**DOCUMENT SEGMENT**.

_ _ _ _ _

# Alabama losing to Louisiana-Monroe...



## Arrow3 (Nov 17, 2007)

21-14 with just 2 minutes to go..


----------



## Arrow3 (Nov 17, 2007)

Its a final now.....Hmmmm.......


----------



## Buck (Nov 17, 2007)

Ohhh My, that's gotta hurt...


----------



## 60Grit (Nov 17, 2007)

Just growing pains. Everyone's gotta have them..


----------



## LanierSpots (Nov 17, 2007)

*Growing Pains???*

Man, losing to LM is more like a knee replacement.   LOL

Should be a fun game next week



War Eagle!!!!!


----------



## Crimson (Nov 17, 2007)

60Grit said:


> Just growing pains. Everyone's gotta have them..



There is no excuse to lose to a school like that.  Period.  Our players have up and quit again.  I can't wait for our freshman and new recruits to hurry up and get some playing time.  This group sucks.  

I love Alabama and this hurts, but JPW has got to go.  The same goes for Prince Hall, he was spouting off about how he almost transferred and he is home sick, blah, blah, blah.  Get rid of him and put McClain in.  I never expected a miracle season, but I didn't think we loose like this.

This makes me want to vomit.


----------



## whitworth (Nov 17, 2007)

_ _ _ _ _

**RAW RECORDS**.
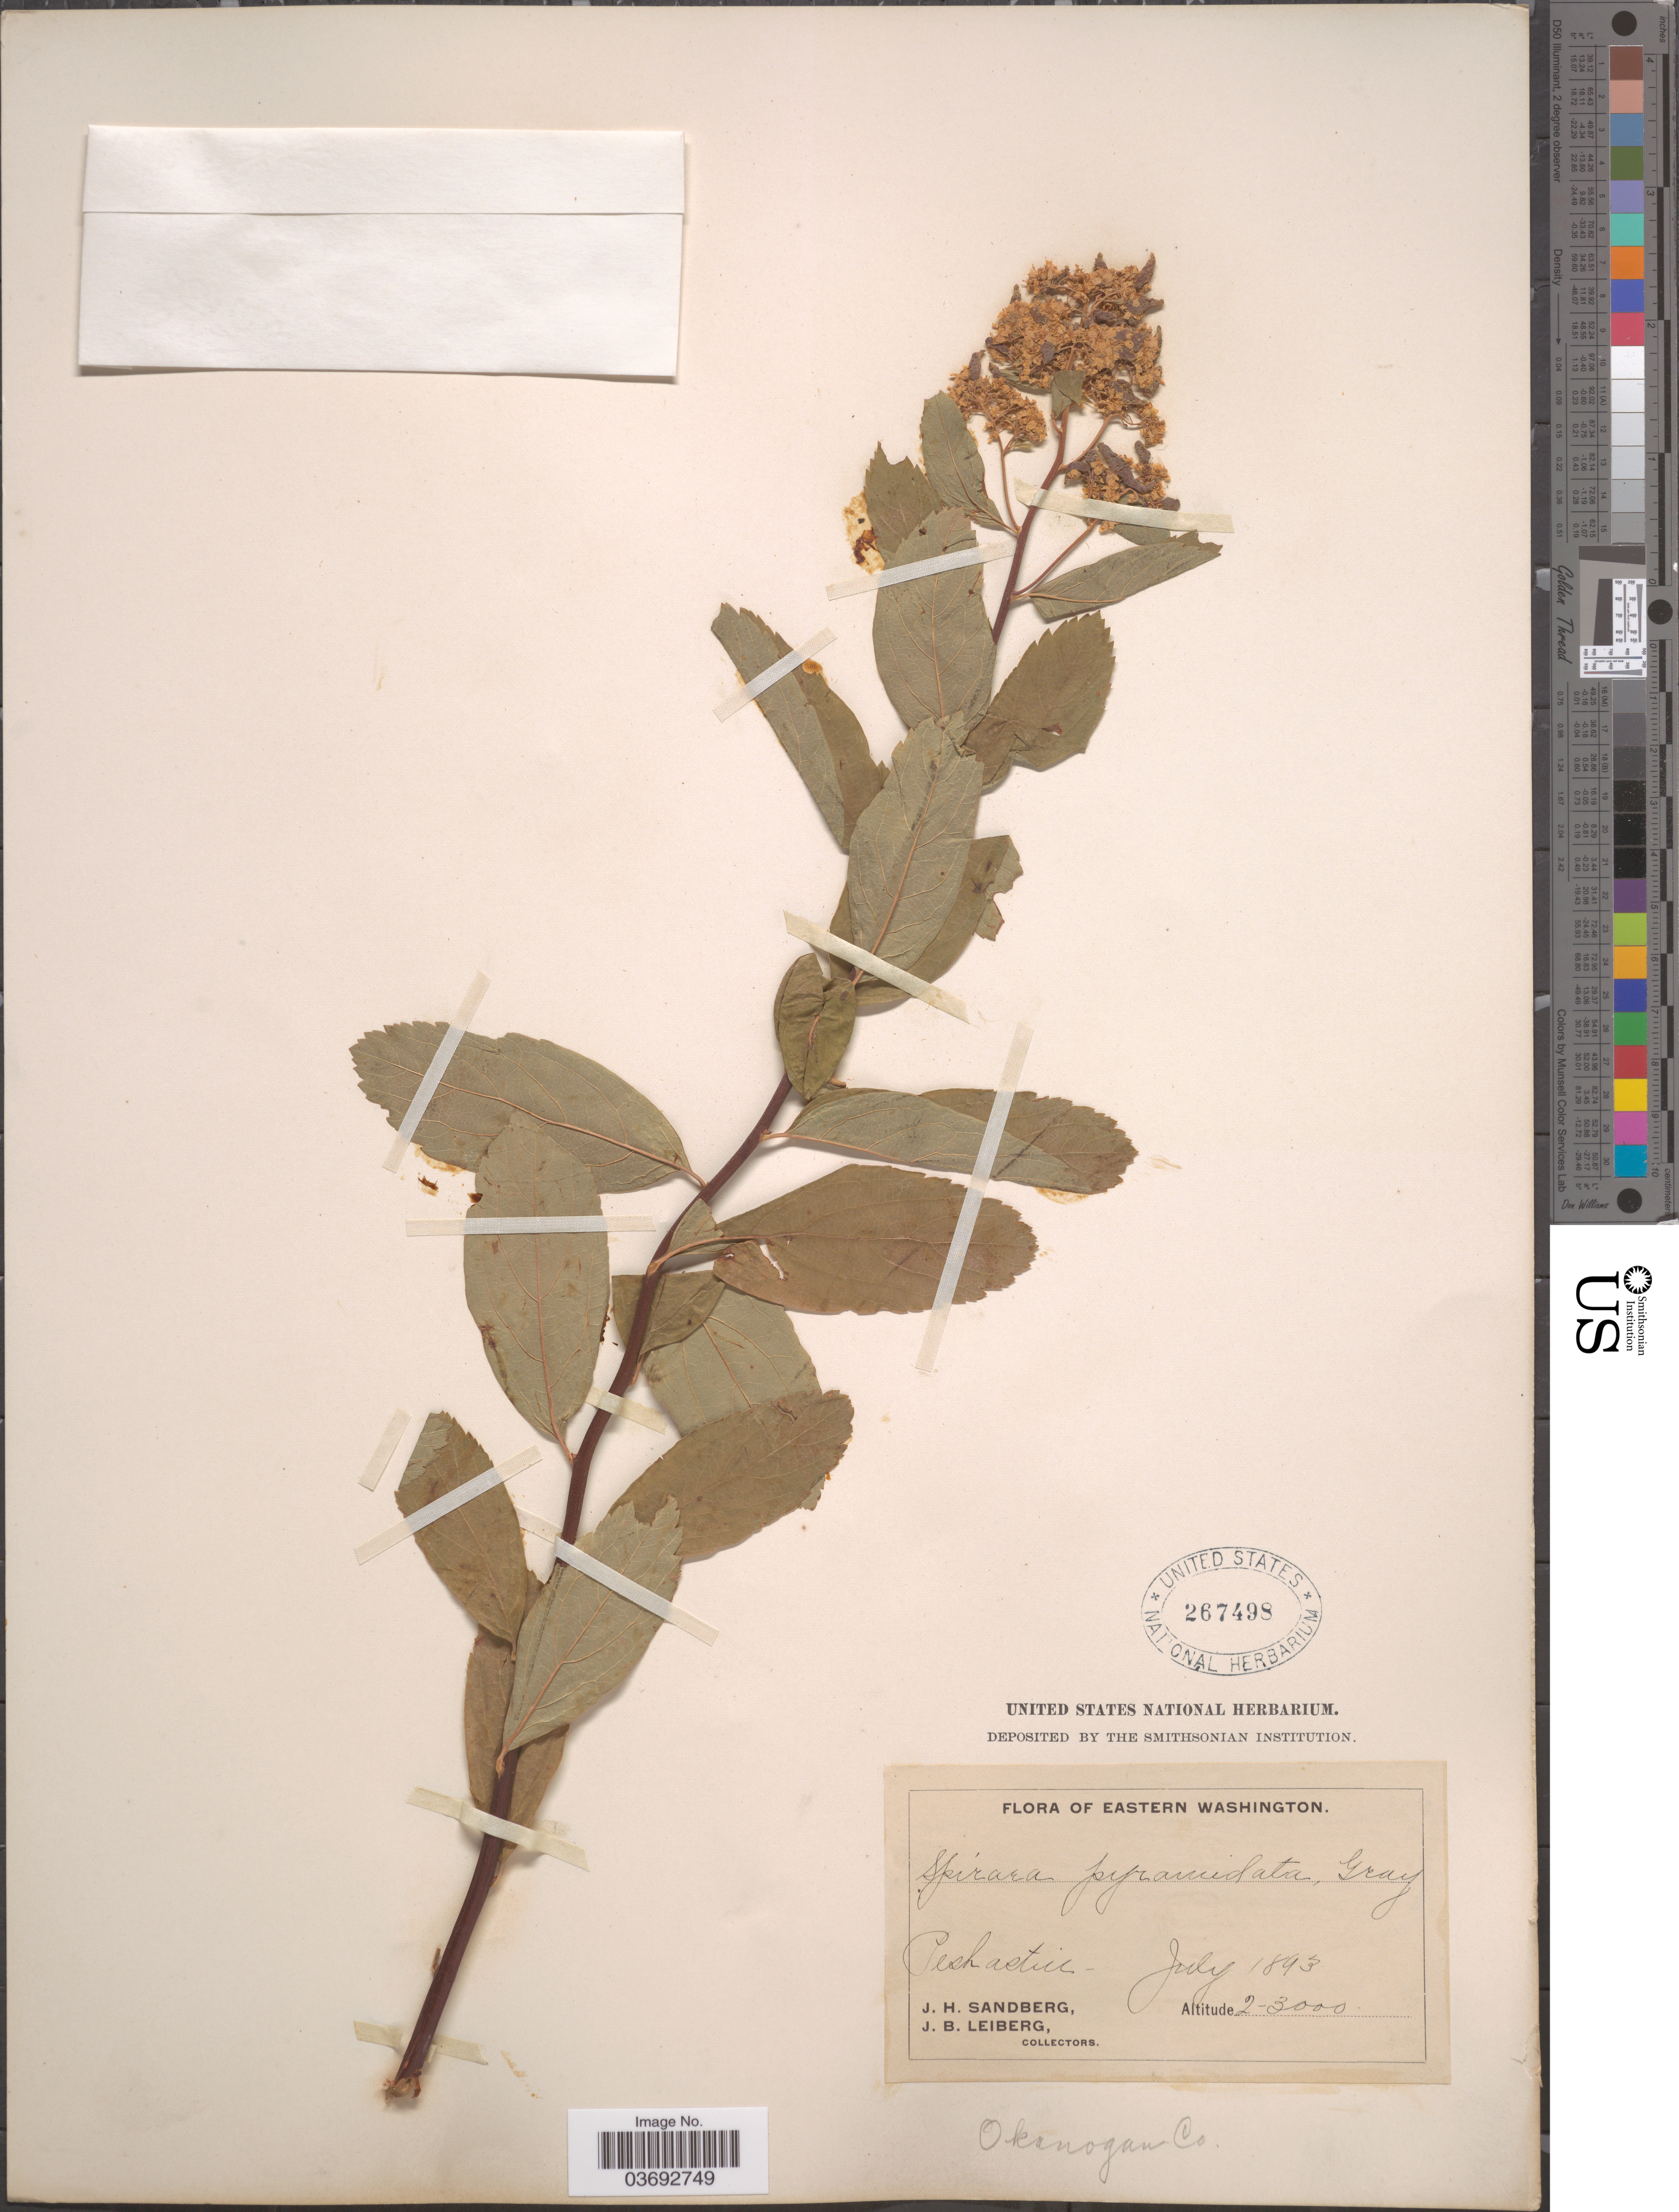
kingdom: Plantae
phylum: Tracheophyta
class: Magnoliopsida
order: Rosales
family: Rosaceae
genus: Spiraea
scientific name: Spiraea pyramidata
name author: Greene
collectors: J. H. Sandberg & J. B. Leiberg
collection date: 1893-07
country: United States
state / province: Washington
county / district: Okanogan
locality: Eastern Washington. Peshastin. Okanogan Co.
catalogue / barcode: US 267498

_ _ _ _ _

**OBJECTIVE**. Can you quote the Alabama football thread, starting at "I love Alabama" and ending at "loose like this."? The rows have nothing to do with the Alabama football thread.

**FULL ANSWER**.
I love Alabama and this hurts, but JPW has got to go.  The same goes for Prince Hall, he was spouting off about how he almost transferred and he is home sick, blah, blah, blah.  Get rid of him and put McClain in.  I never expected a miracle season, but I didn't think we loose like this.